The main purpose is to “increase access to justice for a large portion of unrepresented non-citizens,” Muir says.
“The Ninth Circuit is a daunting venue. The guide aims to demystify these proceedings and give people the tools they need to litigate their case, even without an attorney,” he says. “Secondarily, it’s also likely to be a helpful primer for attorneys who are looking to learn more about these proceedings and offer an approachable intro to this forum.”
The guide is comprehensive, covering everything from the structure of the court itself to nitty-gritty details about filing fees and the variety of motions that are commonly used in these cases. While other pro se handouts tend to be surface level, this 65-page document is a step-by-step manual to help immigrants preserve their appellate rights.
“We hope that it gets shared as much as possible and that it empowers non-citizens to access the Ninth Circuit,” says Myka Yamasaki ’23, a recent BIG leader and student coordinator for the guide along with classmate Renée Coe. “Our immigration system has been intentionally designed to be inaccessible and hostile to non-citizens and the guide is one way to combat that.”
Yamasaki and Coe worked on the project for more than a year, handling logistics and helping Muir push the final version over the finish line. The report was written by Harriet Steele J.D. ’22, Xingyi Li J.D. ’23, and now-3Ls Sinead Foley and Emma Liberman, as well as members of the LL.M. class of 2022: Yangmingyue Li, Glenda Ozaeta, Sumedh Rishi, and Chaohui Ying. Chen-Yuan Cheng LL.M. ’22, who died during the spring of 2022, also worked on the project.
It was challenging to manage multiple changes to the student team while also coordinating other BIG projects, Yamasaki says, but the hope that the guide will make a significant impact is a huge reward.
Coe shares that aspiration, calling the guide a fitting end to her work with BIG.

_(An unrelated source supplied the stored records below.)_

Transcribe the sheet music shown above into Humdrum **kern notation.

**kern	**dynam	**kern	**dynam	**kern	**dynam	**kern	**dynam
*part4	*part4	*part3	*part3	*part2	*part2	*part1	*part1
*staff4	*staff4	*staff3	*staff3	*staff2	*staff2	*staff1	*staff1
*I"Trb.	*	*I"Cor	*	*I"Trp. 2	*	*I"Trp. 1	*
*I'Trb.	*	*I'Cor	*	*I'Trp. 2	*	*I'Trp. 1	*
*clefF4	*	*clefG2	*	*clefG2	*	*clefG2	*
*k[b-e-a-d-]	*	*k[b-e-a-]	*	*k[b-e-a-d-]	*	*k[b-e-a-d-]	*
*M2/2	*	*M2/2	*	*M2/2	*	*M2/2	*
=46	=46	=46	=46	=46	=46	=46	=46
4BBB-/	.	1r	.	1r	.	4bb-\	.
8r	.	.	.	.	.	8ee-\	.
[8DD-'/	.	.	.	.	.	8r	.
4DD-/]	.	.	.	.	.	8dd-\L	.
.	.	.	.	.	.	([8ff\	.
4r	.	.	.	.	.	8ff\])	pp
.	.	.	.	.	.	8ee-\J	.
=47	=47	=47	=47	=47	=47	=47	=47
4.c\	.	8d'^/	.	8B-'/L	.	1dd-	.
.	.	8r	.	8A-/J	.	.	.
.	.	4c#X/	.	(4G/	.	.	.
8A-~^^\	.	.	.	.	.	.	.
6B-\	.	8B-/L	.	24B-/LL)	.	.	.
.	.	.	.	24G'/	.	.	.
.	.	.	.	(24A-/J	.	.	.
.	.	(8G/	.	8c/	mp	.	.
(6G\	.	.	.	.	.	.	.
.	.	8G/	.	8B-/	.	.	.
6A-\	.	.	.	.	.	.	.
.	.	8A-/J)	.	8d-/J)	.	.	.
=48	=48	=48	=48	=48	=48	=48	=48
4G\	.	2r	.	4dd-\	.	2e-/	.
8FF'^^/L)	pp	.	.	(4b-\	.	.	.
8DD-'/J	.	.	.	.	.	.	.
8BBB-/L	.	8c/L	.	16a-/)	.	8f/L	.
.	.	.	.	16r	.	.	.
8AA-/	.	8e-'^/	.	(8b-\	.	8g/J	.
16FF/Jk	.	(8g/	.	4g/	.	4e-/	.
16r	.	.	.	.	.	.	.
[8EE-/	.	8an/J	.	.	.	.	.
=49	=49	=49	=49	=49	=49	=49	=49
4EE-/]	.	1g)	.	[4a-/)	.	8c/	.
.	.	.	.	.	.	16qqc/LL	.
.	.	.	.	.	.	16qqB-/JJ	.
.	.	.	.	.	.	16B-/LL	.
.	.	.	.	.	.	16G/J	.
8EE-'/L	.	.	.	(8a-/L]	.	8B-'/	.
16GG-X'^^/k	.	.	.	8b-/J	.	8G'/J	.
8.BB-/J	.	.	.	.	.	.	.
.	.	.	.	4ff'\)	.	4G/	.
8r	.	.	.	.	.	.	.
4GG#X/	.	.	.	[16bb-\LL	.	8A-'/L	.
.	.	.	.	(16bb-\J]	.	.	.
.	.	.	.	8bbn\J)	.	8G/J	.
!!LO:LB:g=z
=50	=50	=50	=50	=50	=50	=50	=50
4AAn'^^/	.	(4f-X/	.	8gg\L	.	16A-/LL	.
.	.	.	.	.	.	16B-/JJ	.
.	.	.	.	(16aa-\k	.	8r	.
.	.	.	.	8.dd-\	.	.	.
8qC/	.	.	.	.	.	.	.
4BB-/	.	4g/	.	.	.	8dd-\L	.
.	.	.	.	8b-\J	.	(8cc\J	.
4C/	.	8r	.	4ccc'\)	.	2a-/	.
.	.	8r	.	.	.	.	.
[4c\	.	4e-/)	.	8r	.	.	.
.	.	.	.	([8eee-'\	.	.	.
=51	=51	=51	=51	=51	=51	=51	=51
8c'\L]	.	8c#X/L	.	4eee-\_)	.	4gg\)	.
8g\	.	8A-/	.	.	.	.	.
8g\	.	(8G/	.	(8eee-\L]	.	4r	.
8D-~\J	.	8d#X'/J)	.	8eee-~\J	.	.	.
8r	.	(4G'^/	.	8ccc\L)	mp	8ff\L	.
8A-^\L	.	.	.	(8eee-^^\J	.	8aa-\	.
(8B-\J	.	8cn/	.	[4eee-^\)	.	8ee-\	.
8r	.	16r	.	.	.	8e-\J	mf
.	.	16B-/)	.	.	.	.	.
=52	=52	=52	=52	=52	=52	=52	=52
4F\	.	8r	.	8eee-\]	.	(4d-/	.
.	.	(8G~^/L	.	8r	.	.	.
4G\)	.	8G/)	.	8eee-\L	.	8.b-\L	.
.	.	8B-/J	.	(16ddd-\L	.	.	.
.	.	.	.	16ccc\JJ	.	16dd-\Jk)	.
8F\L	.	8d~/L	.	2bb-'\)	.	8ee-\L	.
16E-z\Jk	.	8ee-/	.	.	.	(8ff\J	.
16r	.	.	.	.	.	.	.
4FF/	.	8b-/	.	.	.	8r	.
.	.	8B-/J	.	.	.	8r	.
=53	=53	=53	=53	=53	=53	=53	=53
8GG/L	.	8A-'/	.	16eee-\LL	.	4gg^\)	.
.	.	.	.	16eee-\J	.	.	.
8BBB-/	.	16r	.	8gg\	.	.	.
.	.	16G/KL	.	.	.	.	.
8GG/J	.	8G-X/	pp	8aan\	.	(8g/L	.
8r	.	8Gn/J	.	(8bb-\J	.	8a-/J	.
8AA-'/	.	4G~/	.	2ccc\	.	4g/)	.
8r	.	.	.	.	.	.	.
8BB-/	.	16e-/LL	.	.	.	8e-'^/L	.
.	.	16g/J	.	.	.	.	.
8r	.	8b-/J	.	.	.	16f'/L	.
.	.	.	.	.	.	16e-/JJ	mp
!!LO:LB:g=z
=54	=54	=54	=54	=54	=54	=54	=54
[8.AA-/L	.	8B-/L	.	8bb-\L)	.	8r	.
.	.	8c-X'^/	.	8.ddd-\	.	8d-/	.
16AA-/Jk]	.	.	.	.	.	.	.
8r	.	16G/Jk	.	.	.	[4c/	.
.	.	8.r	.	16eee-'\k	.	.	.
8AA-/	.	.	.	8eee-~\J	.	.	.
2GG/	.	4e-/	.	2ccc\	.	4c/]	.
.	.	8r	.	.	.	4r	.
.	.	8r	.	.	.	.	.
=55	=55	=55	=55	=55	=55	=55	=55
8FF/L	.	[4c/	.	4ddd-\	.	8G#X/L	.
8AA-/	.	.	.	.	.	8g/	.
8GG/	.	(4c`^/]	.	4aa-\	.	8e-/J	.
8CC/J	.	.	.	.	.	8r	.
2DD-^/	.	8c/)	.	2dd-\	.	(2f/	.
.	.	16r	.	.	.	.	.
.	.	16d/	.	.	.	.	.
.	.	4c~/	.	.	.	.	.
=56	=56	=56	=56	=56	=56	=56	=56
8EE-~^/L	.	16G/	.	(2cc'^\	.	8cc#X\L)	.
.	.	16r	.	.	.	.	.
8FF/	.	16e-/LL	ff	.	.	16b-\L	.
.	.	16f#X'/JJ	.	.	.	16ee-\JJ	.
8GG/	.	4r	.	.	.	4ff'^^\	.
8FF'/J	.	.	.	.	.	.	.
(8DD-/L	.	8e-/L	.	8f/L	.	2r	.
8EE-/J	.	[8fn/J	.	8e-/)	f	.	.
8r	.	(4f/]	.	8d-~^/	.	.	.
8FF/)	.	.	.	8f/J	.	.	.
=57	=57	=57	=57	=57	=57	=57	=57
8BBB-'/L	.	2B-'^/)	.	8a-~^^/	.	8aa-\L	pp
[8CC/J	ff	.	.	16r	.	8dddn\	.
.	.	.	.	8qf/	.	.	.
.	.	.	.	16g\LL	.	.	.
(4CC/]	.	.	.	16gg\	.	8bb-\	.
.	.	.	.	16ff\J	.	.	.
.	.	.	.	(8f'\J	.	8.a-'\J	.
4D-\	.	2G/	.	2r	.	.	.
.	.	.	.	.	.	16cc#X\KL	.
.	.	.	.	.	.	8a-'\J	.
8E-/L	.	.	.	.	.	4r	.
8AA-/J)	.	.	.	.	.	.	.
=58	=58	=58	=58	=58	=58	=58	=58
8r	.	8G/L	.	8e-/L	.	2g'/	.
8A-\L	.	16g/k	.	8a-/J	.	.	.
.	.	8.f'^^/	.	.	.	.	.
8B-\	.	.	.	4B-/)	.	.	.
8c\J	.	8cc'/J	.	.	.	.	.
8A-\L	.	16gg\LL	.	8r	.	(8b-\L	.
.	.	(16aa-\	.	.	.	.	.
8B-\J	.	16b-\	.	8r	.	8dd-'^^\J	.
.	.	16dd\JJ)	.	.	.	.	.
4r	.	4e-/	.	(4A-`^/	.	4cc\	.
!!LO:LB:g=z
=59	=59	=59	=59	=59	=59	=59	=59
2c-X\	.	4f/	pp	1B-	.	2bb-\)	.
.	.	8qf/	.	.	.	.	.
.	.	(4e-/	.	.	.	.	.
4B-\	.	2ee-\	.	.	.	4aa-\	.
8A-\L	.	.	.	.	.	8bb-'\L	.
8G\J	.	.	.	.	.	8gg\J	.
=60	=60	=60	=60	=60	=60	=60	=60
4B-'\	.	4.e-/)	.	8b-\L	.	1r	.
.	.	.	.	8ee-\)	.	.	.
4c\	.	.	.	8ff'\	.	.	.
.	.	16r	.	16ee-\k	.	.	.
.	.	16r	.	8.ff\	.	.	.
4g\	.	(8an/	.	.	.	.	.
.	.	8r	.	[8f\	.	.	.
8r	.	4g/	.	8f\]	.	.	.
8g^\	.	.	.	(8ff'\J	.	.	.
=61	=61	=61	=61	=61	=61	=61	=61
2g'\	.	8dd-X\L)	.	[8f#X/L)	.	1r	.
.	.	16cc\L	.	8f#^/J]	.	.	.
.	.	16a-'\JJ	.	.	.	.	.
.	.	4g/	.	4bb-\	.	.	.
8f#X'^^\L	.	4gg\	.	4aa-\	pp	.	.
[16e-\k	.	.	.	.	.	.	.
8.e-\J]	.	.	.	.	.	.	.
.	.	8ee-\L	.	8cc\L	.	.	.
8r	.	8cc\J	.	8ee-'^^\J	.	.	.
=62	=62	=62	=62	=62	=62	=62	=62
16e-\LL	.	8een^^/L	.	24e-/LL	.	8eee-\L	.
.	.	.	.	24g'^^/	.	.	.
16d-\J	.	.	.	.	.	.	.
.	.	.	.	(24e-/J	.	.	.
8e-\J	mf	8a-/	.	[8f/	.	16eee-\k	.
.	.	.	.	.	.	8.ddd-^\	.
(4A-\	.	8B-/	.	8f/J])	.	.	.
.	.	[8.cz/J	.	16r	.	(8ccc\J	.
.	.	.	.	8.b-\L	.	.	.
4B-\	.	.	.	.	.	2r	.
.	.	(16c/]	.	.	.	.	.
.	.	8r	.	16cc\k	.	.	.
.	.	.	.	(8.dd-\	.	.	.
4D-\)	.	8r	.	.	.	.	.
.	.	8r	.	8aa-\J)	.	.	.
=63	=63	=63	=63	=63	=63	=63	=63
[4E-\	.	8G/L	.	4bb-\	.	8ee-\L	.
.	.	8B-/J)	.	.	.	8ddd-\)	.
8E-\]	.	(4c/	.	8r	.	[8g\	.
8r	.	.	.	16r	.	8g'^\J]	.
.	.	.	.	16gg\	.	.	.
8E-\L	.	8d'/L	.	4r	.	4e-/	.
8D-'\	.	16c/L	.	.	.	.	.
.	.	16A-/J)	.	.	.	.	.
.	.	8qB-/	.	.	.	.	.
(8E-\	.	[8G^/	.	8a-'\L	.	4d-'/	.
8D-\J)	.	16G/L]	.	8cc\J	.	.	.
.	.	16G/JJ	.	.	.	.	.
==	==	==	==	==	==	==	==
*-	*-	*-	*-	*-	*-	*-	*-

“I knew coming into Berkeley Law that I wanted to do pro bono work related to immigration law, and I appreciated that BIG approached immigration law and anti-detention work from an abolitionist perspective,” Coe says.
When she first got involved with the group, in the fall of 2020, COVID was spreading through immigration detention centers and BIG students were filing emergency parole requests to get people with underlying medical conditions released.
“Even though school and pro bono work were all on Zoom that semester, I felt like through BIG I was able to do something tangible and meaningful,” Coe says. “I hope that this guide can be a helpful resource for people who are forced to navigate the appeal process on their own.”
The guide is a lasting legacy for the whole team, including Muir, who kept working on the project even after moving to Burke, Williams & Sorensen in 2022.
“I knew that Berkeley Law students would be ideal to assist,” Muir says. “And they have been incredible.”
It’s a further testament, he adds, to the depth and excellence of the law school’s pro bono culture: the Class of 2023 completed about 30,000 hours of pro bono work, according to Schlosberg.
“The Pro Bono Program at Berkeley Law is a way that our students can begin to create more access to justice before they even graduate,” she says. “BIG’s effort here, under Fraser’s supervision, is an example of how that is possible.”